▶ _Text_
Richard Evans, executive director of the Australian Retailers Association (ARA), said in an on-line article that the Fair Work Bill reduces an employer’s right to manage a workforce ‘fairly and with privacy’.
 
Writing for The Briefing, an online magazine for entrepreneurs and SMEs, he said the Bill was ‘payback time’ for the unions which helped the Labor Government come to power.
 
‘The inconvenient truth of work is that one doesn’t have a job unless our employer is successful,’ Evans said.
 
‘Yet it seems this concept is missed within the government’s Fair Work Australia legislation currently under review in the Senate.'
 
Work ‘created by employers’
 
‘This bill is based upon the concept that employees have rights (which they clearly do, but only when work is offered) but the bill fails to recognise the concept that work is created by an employer, and employee rights are reduced in order for employers to manage their investment.'
 
‘Under new workplace law, the Government is telling the risk-taking employer: “We don’t trust you to treat your employees well and we shall have our union mates check on you whenever they like”.’
 
Evans said the assumption [IR Minister Julia Gillard] and the labour movement make is Australia still has mass employment workplaces with master–servant mentalities where ‘management tries to wring every last piece of respect and effort from a worker’.

▶ _Available data_
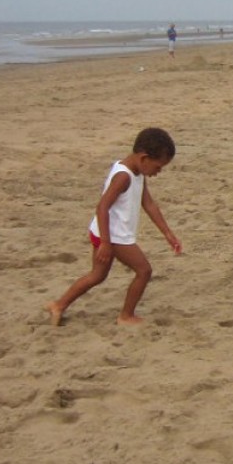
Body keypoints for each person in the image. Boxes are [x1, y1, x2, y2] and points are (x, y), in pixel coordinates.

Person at [46, 127, 182, 326]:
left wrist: (168, 233)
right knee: (144, 271)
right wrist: (106, 243)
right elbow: (102, 206)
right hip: (112, 236)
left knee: (97, 275)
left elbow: (149, 204)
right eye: (158, 167)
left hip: (106, 233)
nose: (158, 172)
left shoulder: (137, 172)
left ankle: (58, 305)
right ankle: (126, 316)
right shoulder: (124, 176)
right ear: (144, 158)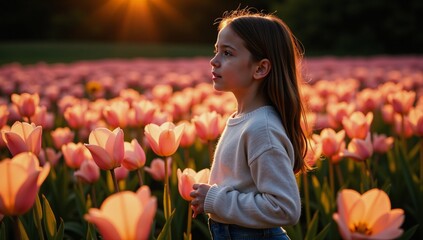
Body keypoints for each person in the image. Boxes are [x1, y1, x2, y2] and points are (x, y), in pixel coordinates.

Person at [189, 8, 310, 240]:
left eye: (227, 53)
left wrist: (216, 200)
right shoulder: (244, 120)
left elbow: (285, 208)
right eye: (216, 51)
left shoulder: (260, 129)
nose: (214, 61)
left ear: (260, 68)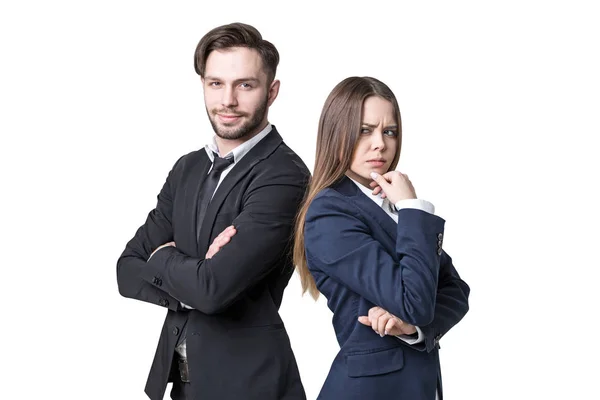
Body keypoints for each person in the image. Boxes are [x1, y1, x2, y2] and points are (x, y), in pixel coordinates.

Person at [116, 22, 309, 400]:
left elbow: (214, 289)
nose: (228, 101)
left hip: (250, 386)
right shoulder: (187, 168)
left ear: (272, 92)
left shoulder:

▶ _Parts of the exercise_
a: Answer these from the text on the Fair Work Bill:
(i) What kind of publication is The Briefing?
(ii) Where is the Fair Work Australia legislation said to be under review?
(iii) Who is named as IR Minister?
b: Rewrite the passage of the text on the Fair Work Bill starting with "Richard Evans, executive" and going on through "and with privacy’.", substituting "chief executive" for "executive director".
The records aren't needed for anything here.

▶ _Your written answers_
a:
(i) An online magazine for entrepreneurs and SMEs.
(ii) In the Senate.
(iii) Julia Gillard.

b:
Richard Evans, chief executive of the Australian Retailers Association (ARA), said in an on-line article that the Fair Work Bill reduces an employer’s right to manage a workforce ‘fairly and with privacy’.